For this listing, the lines between the one holding "hfov_deg: 20.5" and the one holding "focal_mm: 6.5", inclusive, must be set down exactly.

DATA SECTION -
··········
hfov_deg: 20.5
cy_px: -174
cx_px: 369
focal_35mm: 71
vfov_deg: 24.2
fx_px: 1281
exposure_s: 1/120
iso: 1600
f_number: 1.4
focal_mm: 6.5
··········
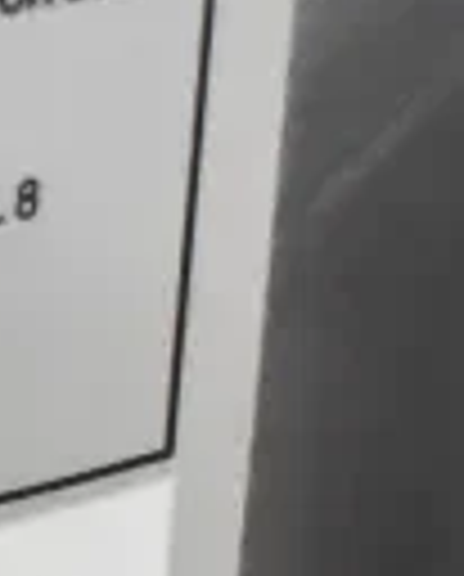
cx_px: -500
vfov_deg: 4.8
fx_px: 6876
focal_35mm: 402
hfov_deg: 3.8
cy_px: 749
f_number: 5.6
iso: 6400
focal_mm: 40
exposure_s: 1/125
··········
TASK RESULT -
hfov_deg: 20.5
cy_px: -174
cx_px: 369
focal_35mm: 71
vfov_deg: 24.2
fx_px: 1281
exposure_s: 1/120
iso: 1600
f_number: 1.4
focal_mm: 6.5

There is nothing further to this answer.